* Assignment: Skip the images. Copy the records exactly as written.

* Data supplied:
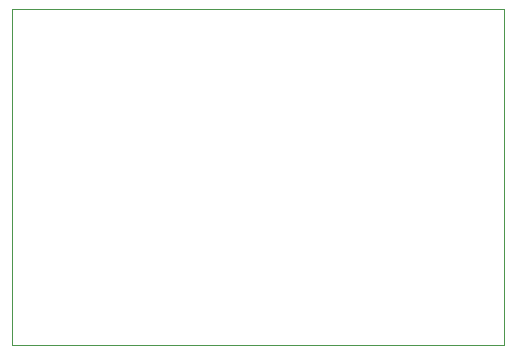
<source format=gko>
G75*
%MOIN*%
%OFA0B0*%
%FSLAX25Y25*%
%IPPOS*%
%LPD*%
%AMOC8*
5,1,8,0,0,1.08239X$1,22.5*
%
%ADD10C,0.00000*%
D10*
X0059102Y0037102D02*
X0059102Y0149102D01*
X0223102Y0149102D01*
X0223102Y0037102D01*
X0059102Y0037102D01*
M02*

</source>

* Answer to the exercise:
<source format=gko>
G75*
%MOIN*%
%OFA0B0*%
%FSLAX25Y25*%
%IPPOS*%
%LPD*%
%AMOC8*
5,1,8,0,0,1.08239X$1,22.5*
%
%ADD10C,0.00000*%
D10*
X0059102Y0037102D02*
X0059102Y0149102D01*
X0223102Y0149102D01*
X0223102Y0037102D01*
X0059102Y0037102D01*
M02*

</source>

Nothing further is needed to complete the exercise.